Anyone ever fished Laurel lake near route 1? If you have, what type of fishes are stocked in there?


----------



## therevolution (Oct 12, 2010)

Used to fish there as a kid. bass cats and gills. at the upper emd
where there is a damn we used to walk in it and collect crayfish. They would be in there by the thousands.


----------



## Lee.MD (Apr 10, 2010)

hows the bass population? size? and where is the dam?


----------



## Big Rad (May 19, 2003)

They also stock it with trout. I fished when my children were small. at least 10 yrs ago.


----------



## Lee.MD (Apr 10, 2010)

Big Rad said:


> They also stock it with trout. I fished when my children were small. at least 10 yrs ago.


Where do you go for Bass now Big Rad? I have tried centennial lake, but the bass were really small...LOL!


----------



## Fresh/Saltmaniac (Apr 17, 2010)

Lee.MD said:


> Where do you go for Bass now Big Rad? I have tried centennial lake, but the bass were really small...LOL!


What were you using for those bass? That place doesn't hold monsters but there's some decent ones in there.


----------



## dena (Jun 20, 2010)

Lee.MD said:


> Where do you go for Bass now Big Rad? I have tried centennial lake, but the bass were really small...LOL!


The fish you caught were small.
There are some lunkers there.
Fish deep when it's warm, down by the dam, jig the rocks and deep holes. There is an old river channel that winds through the middle of the lake.
The weed lines are good places to check out in the cooler times of the day.

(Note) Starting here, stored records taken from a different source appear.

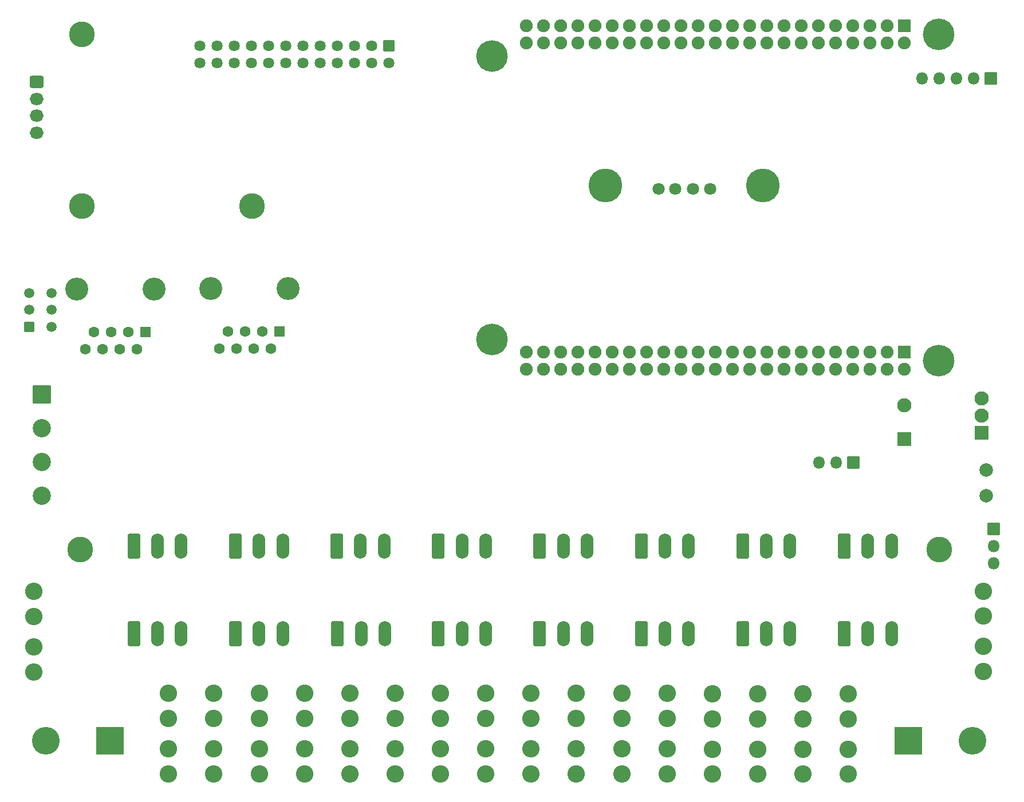
<source format=gbr>
%TF.GenerationSoftware,KiCad,Pcbnew,(6.0.5)*%
%TF.CreationDate,2022-05-19T23:50:40-04:00*%
%TF.ProjectId,BBB_16,4242425f-3136-42e6-9b69-6361645f7063,v2*%
%TF.SameCoordinates,Original*%
%TF.FileFunction,Soldermask,Bot*%
%TF.FilePolarity,Negative*%
%FSLAX46Y46*%
G04 Gerber Fmt 4.6, Leading zero omitted, Abs format (unit mm)*
G04 Created by KiCad (PCBNEW (6.0.5)) date 2022-05-19 23:50:40*
%MOMM*%
%LPD*%
G01*
G04 APERTURE LIST*
G04 Aperture macros list*
%AMRoundRect*
0 Rectangle with rounded corners*
0 $1 Rounding radius*
0 $2 $3 $4 $5 $6 $7 $8 $9 X,Y pos of 4 corners*
0 Add a 4 corners polygon primitive as box body*
4,1,4,$2,$3,$4,$5,$6,$7,$8,$9,$2,$3,0*
0 Add four circle primitives for the rounded corners*
1,1,$1+$1,$2,$3*
1,1,$1+$1,$4,$5*
1,1,$1+$1,$6,$7*
1,1,$1+$1,$8,$9*
0 Add four rect primitives between the rounded corners*
20,1,$1+$1,$2,$3,$4,$5,0*
20,1,$1+$1,$4,$5,$6,$7,0*
20,1,$1+$1,$6,$7,$8,$9,0*
20,1,$1+$1,$8,$9,$2,$3,0*%
G04 Aperture macros list end*
%ADD10C,2.577000*%
%ADD11RoundRect,0.301000X-0.650000X-1.550000X0.650000X-1.550000X0.650000X1.550000X-0.650000X1.550000X0*%
%ADD12O,1.902000X3.702000*%
%ADD13RoundRect,0.051000X-0.850000X0.850000X-0.850000X-0.850000X0.850000X-0.850000X0.850000X0.850000X0*%
%ADD14O,1.802000X1.802000*%
%ADD15C,3.802000*%
%ADD16C,5.000000*%
%ADD17C,1.802000*%
%ADD18C,3.402000*%
%ADD19RoundRect,0.051000X0.750000X0.750000X-0.750000X0.750000X-0.750000X-0.750000X0.750000X-0.750000X0*%
%ADD20C,1.602000*%
%ADD21RoundRect,0.051000X2.000000X2.000000X-2.000000X2.000000X-2.000000X-2.000000X2.000000X-2.000000X0*%
%ADD22C,4.102000*%
%ADD23RoundRect,0.051000X-2.000000X-2.000000X2.000000X-2.000000X2.000000X2.000000X-2.000000X2.000000X0*%
%ADD24RoundRect,0.051000X0.765000X0.765000X-0.765000X0.765000X-0.765000X-0.765000X0.765000X-0.765000X0*%
%ADD25C,1.632000*%
%ADD26RoundRect,0.051000X-0.900000X-0.900000X0.900000X-0.900000X0.900000X0.900000X-0.900000X0.900000X0*%
%ADD27C,1.902000*%
%ADD28C,4.674000*%
%ADD29RoundRect,0.051000X1.000000X-1.000000X1.000000X1.000000X-1.000000X1.000000X-1.000000X-1.000000X0*%
%ADD30C,2.102000*%
%ADD31RoundRect,0.301000X-0.725000X0.600000X-0.725000X-0.600000X0.725000X-0.600000X0.725000X0.600000X0*%
%ADD32O,2.052000X1.802000*%
%ADD33C,2.006000*%
%ADD34RoundRect,0.051000X-0.850000X-0.850000X0.850000X-0.850000X0.850000X0.850000X-0.850000X0.850000X0*%
%ADD35RoundRect,0.051000X-1.300000X1.300000X-1.300000X-1.300000X1.300000X-1.300000X1.300000X1.300000X0*%
%ADD36C,2.702000*%
%ADD37RoundRect,0.051000X0.700000X-0.700000X0.700000X0.700000X-0.700000X0.700000X-0.700000X-0.700000X0*%
%ADD38C,1.502000*%
G04 APERTURE END LIST*
D10*
%TO.C,F18*%
X74282600Y-135238600D03*
X74282600Y-131538600D03*
X74282600Y-127038600D03*
X74282600Y-123338600D03*
%TD*%
D11*
%TO.C,J2*%
X89100000Y-129600000D03*
D12*
X92600000Y-129600000D03*
X96100000Y-129600000D03*
%TD*%
D11*
%TO.C,J5*%
X119100000Y-116600000D03*
D12*
X122600000Y-116600000D03*
X126100000Y-116600000D03*
%TD*%
D11*
%TO.C,J6*%
X119214342Y-129600000D03*
D12*
X122714342Y-129600000D03*
X126214342Y-129600000D03*
%TD*%
D11*
%TO.C,J7*%
X134100000Y-116600000D03*
D12*
X137600000Y-116600000D03*
X141100000Y-116600000D03*
%TD*%
D11*
%TO.C,J8*%
X134100000Y-129600000D03*
D12*
X137600000Y-129600000D03*
X141100000Y-129600000D03*
%TD*%
D11*
%TO.C,J9*%
X149100000Y-116600000D03*
D12*
X152600000Y-116600000D03*
X156100000Y-116600000D03*
%TD*%
D11*
%TO.C,J10*%
X149100000Y-129600000D03*
D12*
X152600000Y-129600000D03*
X156100000Y-129600000D03*
%TD*%
D11*
%TO.C,J11*%
X164100000Y-116600000D03*
D12*
X167600000Y-116600000D03*
X171100000Y-116600000D03*
%TD*%
D11*
%TO.C,J12*%
X164100000Y-129600000D03*
D12*
X167600000Y-129600000D03*
X171100000Y-129600000D03*
%TD*%
D11*
%TO.C,J13*%
X179100000Y-116600000D03*
D12*
X182600000Y-116600000D03*
X186100000Y-116600000D03*
%TD*%
D11*
%TO.C,J14*%
X179100000Y-129600000D03*
D12*
X182600000Y-129600000D03*
X186100000Y-129600000D03*
%TD*%
D11*
%TO.C,J15*%
X194100000Y-116600000D03*
D12*
X197600000Y-116600000D03*
X201100000Y-116600000D03*
%TD*%
D11*
%TO.C,J16*%
X194100000Y-129600000D03*
D12*
X197600000Y-129600000D03*
X201100000Y-129600000D03*
%TD*%
D10*
%TO.C,F1*%
X94222600Y-150288600D03*
X94222600Y-146588600D03*
X94222600Y-142088600D03*
X94222600Y-138388600D03*
%TD*%
%TO.C,F7*%
X134425198Y-150298600D03*
X134425198Y-146598600D03*
X134425198Y-142098600D03*
X134425198Y-138398600D03*
%TD*%
%TO.C,F14*%
X181328229Y-150363600D03*
X181328229Y-146663600D03*
X181328229Y-142163600D03*
X181328229Y-138463600D03*
%TD*%
%TO.C,F2*%
X100923033Y-150303600D03*
X100923033Y-146603600D03*
X100923033Y-142103600D03*
X100923033Y-138403600D03*
%TD*%
%TO.C,F6*%
X127724765Y-150298600D03*
X127724765Y-146598600D03*
X127724765Y-142098600D03*
X127724765Y-138398600D03*
%TD*%
%TO.C,F8*%
X141125631Y-150298600D03*
X141125631Y-146598600D03*
X141125631Y-142098600D03*
X141125631Y-138398600D03*
%TD*%
%TO.C,F9*%
X147826064Y-150298600D03*
X147826064Y-146598600D03*
X147826064Y-142098600D03*
X147826064Y-138398600D03*
%TD*%
%TO.C,F10*%
X154526497Y-150298600D03*
X154526497Y-146598600D03*
X154526497Y-142098600D03*
X154526497Y-138398600D03*
%TD*%
%TO.C,F16*%
X194729100Y-150363600D03*
X194729100Y-146663600D03*
X194729100Y-142163600D03*
X194729100Y-138463600D03*
%TD*%
%TO.C,F5*%
X121024332Y-150298600D03*
X121024332Y-146598600D03*
X121024332Y-142098600D03*
X121024332Y-138398600D03*
%TD*%
%TO.C,F3*%
X107623466Y-150303600D03*
X107623466Y-146603600D03*
X107623466Y-142103600D03*
X107623466Y-138403600D03*
%TD*%
%TO.C,F13*%
X174627796Y-150363600D03*
X174627796Y-146663600D03*
X174627796Y-142163600D03*
X174627796Y-138463600D03*
%TD*%
%TO.C,F11*%
X161226930Y-150298600D03*
X161226930Y-146598600D03*
X161226930Y-142098600D03*
X161226930Y-138398600D03*
%TD*%
%TO.C,F4*%
X114323899Y-150303600D03*
X114323899Y-146603600D03*
X114323899Y-142103600D03*
X114323899Y-138403600D03*
%TD*%
D11*
%TO.C,J1*%
X89100000Y-116600000D03*
D12*
X92600000Y-116600000D03*
X96100000Y-116600000D03*
%TD*%
D11*
%TO.C,J3*%
X104100000Y-116600000D03*
D12*
X107600000Y-116600000D03*
X111100000Y-116600000D03*
%TD*%
D11*
%TO.C,J4*%
X104100000Y-129600000D03*
D12*
X107600000Y-129600000D03*
X111100000Y-129600000D03*
%TD*%
D13*
%TO.C,J25*%
X215767000Y-47499800D03*
D14*
X213227000Y-47499800D03*
X210687000Y-47499800D03*
X208147000Y-47499800D03*
X205607000Y-47499800D03*
%TD*%
D10*
%TO.C,F15*%
X188028662Y-150363600D03*
X188028662Y-146663600D03*
X188028662Y-142163600D03*
X188028662Y-138463600D03*
%TD*%
%TO.C,F12*%
X167927363Y-150298600D03*
X167927363Y-146598600D03*
X167927363Y-142098600D03*
X167927363Y-138398600D03*
%TD*%
D15*
%TO.C,H4*%
X81427600Y-66318600D03*
%TD*%
%TO.C,H3*%
X106527600Y-66318600D03*
%TD*%
D16*
%TO.C,J26*%
X158817000Y-63299800D03*
X182117000Y-63299800D03*
D17*
X166667000Y-63799800D03*
X169167000Y-63799800D03*
X171767000Y-63799800D03*
X174267000Y-63799800D03*
%TD*%
D15*
%TO.C,H2*%
X81127600Y-117118600D03*
%TD*%
D10*
%TO.C,F17*%
X214726000Y-135181800D03*
X214726000Y-131481800D03*
X214726000Y-126981800D03*
X214726000Y-123281800D03*
%TD*%
D18*
%TO.C,J20*%
X80689500Y-78649800D03*
X92119500Y-78649800D03*
D19*
X90849500Y-84999800D03*
D20*
X89579500Y-87539800D03*
X88309500Y-84999800D03*
X87039500Y-87539800D03*
X85769500Y-84999800D03*
X84499500Y-87539800D03*
X83229500Y-84999800D03*
X81959500Y-87539800D03*
%TD*%
D21*
%TO.C,J17*%
X85567000Y-145399800D03*
D22*
X76067000Y-145399800D03*
%TD*%
D23*
%TO.C,J18*%
X203567000Y-145399800D03*
D22*
X213067000Y-145399800D03*
%TD*%
D18*
%TO.C,J21*%
X100489500Y-78549800D03*
X111919500Y-78549800D03*
D19*
X110649500Y-84899800D03*
D20*
X109379500Y-87439800D03*
X108109500Y-84899800D03*
X106839500Y-87439800D03*
X105569500Y-84899800D03*
X104299500Y-87439800D03*
X103029500Y-84899800D03*
X101759500Y-87439800D03*
%TD*%
D24*
%TO.C,J24*%
X126837000Y-42629800D03*
D25*
X126837000Y-45169800D03*
X124297000Y-42629800D03*
X124297000Y-45169800D03*
X121757000Y-42629800D03*
X121757000Y-45169800D03*
X119217000Y-42629800D03*
X119217000Y-45169800D03*
X116677000Y-42629800D03*
X116677000Y-45169800D03*
X114137000Y-42629800D03*
X114137000Y-45169800D03*
X111597000Y-42629800D03*
X111597000Y-45169800D03*
X109057000Y-42629800D03*
X109057000Y-45169800D03*
X106517000Y-42629800D03*
X106517000Y-45169800D03*
X103977000Y-42629800D03*
X103977000Y-45169800D03*
X101437000Y-42629800D03*
X101437000Y-45169800D03*
X98897000Y-42629800D03*
X98897000Y-45169800D03*
%TD*%
D26*
%TO.C,U1*%
X202962000Y-87959800D03*
D27*
X202962000Y-90499800D03*
X200422000Y-87959800D03*
X200422000Y-90499800D03*
X197882000Y-87959800D03*
X197882000Y-90499800D03*
X195342000Y-87959800D03*
X195342000Y-90499800D03*
X192802000Y-87959800D03*
X192802000Y-90499800D03*
X190262000Y-87959800D03*
X190262000Y-90499800D03*
X187722000Y-87959800D03*
X187722000Y-90499800D03*
X185182000Y-87959800D03*
X185182000Y-90499800D03*
X182642000Y-87959800D03*
X182642000Y-90499800D03*
X180102000Y-87959800D03*
X180102000Y-90499800D03*
X177562000Y-87959800D03*
X177562000Y-90499800D03*
X175022000Y-87959800D03*
X175022000Y-90499800D03*
X172482000Y-87959800D03*
X172482000Y-90499800D03*
X169942000Y-87959800D03*
X169942000Y-90499800D03*
X167402000Y-87959800D03*
X167402000Y-90499800D03*
X164862000Y-87959800D03*
X164862000Y-90499800D03*
X162322000Y-87959800D03*
X162322000Y-90499800D03*
X159782000Y-87959800D03*
X159782000Y-90499800D03*
X157242000Y-87959800D03*
X157242000Y-90499800D03*
X154702000Y-87959800D03*
X154702000Y-90499800D03*
X152162000Y-87959800D03*
X152162000Y-90499800D03*
X149622000Y-87959800D03*
X149622000Y-90499800D03*
X147082000Y-87959800D03*
X147082000Y-90499800D03*
D26*
X202962000Y-39699800D03*
D27*
X202962000Y-42239800D03*
X200422000Y-39699800D03*
X200422000Y-42239800D03*
X197882000Y-39699800D03*
X197882000Y-42239800D03*
X195342000Y-39699800D03*
X195342000Y-42239800D03*
X192802000Y-39699800D03*
X192802000Y-42239800D03*
X190262000Y-39699800D03*
X190262000Y-42239800D03*
X187722000Y-39699800D03*
X187722000Y-42239800D03*
X185182000Y-39699800D03*
X185182000Y-42239800D03*
X182642000Y-39699800D03*
X182642000Y-42239800D03*
X180102000Y-39699800D03*
X180102000Y-42239800D03*
X177562000Y-39699800D03*
X177562000Y-42239800D03*
X175022000Y-39699800D03*
X175022000Y-42239800D03*
X172482000Y-39699800D03*
X172482000Y-42239800D03*
X169942000Y-39699800D03*
X169942000Y-42239800D03*
X167402000Y-39699800D03*
X167402000Y-42239800D03*
X164862000Y-39699800D03*
X164862000Y-42239800D03*
X162322000Y-39699800D03*
X162322000Y-42239800D03*
X159782000Y-39699800D03*
X159782000Y-42239800D03*
X157242000Y-39699800D03*
X157242000Y-42239800D03*
X154702000Y-39699800D03*
X154702000Y-42239800D03*
X152162000Y-39699800D03*
X152162000Y-42239800D03*
X149622000Y-39699800D03*
X149622000Y-42239800D03*
X147082000Y-39699800D03*
X147082000Y-42239800D03*
D28*
X142002000Y-44144800D03*
X208042000Y-40969800D03*
X208042000Y-89229800D03*
X142002000Y-86054800D03*
%TD*%
D15*
%TO.C,H1*%
X208127600Y-117118600D03*
%TD*%
D13*
%TO.C,J23*%
X195492000Y-104299800D03*
D14*
X192952000Y-104299800D03*
X190412000Y-104299800D03*
%TD*%
D29*
%TO.C,U2*%
X214467000Y-99899800D03*
D30*
X214467000Y-97359800D03*
X214467000Y-94819800D03*
%TD*%
D31*
%TO.C,J19*%
X74767000Y-47999800D03*
D32*
X74767000Y-50499800D03*
X74767000Y-52999800D03*
X74767000Y-55499800D03*
%TD*%
D33*
%TO.C,J27*%
X215117459Y-109205360D03*
X215117459Y-105395360D03*
%TD*%
D34*
%TO.C,J28*%
X216167000Y-114099800D03*
D14*
X216167000Y-116639800D03*
X216167000Y-119179800D03*
%TD*%
D35*
%TO.C,J22*%
X75467000Y-94199800D03*
D36*
X75467000Y-99199800D03*
X75467000Y-104199800D03*
X75467000Y-109199800D03*
%TD*%
D37*
%TO.C,SW6*%
X73667000Y-84199800D03*
D38*
X73667000Y-81699800D03*
X73667000Y-79199800D03*
X76967000Y-84199800D03*
X76967000Y-81699800D03*
X76967000Y-79199800D03*
%TD*%
D29*
%TO.C,C1*%
X202967000Y-100767477D03*
D30*
X202967000Y-95767477D03*
%TD*%
D15*
%TO.C,H5*%
X81427600Y-40918600D03*
%TD*%
M02*

</source>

Good electronics are your friend on that lake. I had an old plastic Coleman canoe with a fish finder gooped to the bottom used in that lake a lot when I lived in Columbia 10-15 years ago.


----------



## Lee.MD (Apr 10, 2010)

Fresh/Saltmaniac said:


> What were you using for those bass? That place doesn't hold monsters but there's some decent ones in there.


usually senko, or zoom trick worms. sometimes, I will pitch a Jig and swim a jig.


----------



## Lee.MD (Apr 10, 2010)

dena said:


> The fish you caught were small.
> There are some lunkers there.
> Fish deep when it's warm, down by the dam, jig the rocks and deep holes. There is an old river channel that winds through the middle of the lake.
> The weed lines are good places to check out in the cooler times of the day.
> ...


Yeah, going to get a kayak for next year and give it a go.

Is there any good pond/lake close by centennial, which holds decent bass? i have tried wilde lake, and got nothing.


----------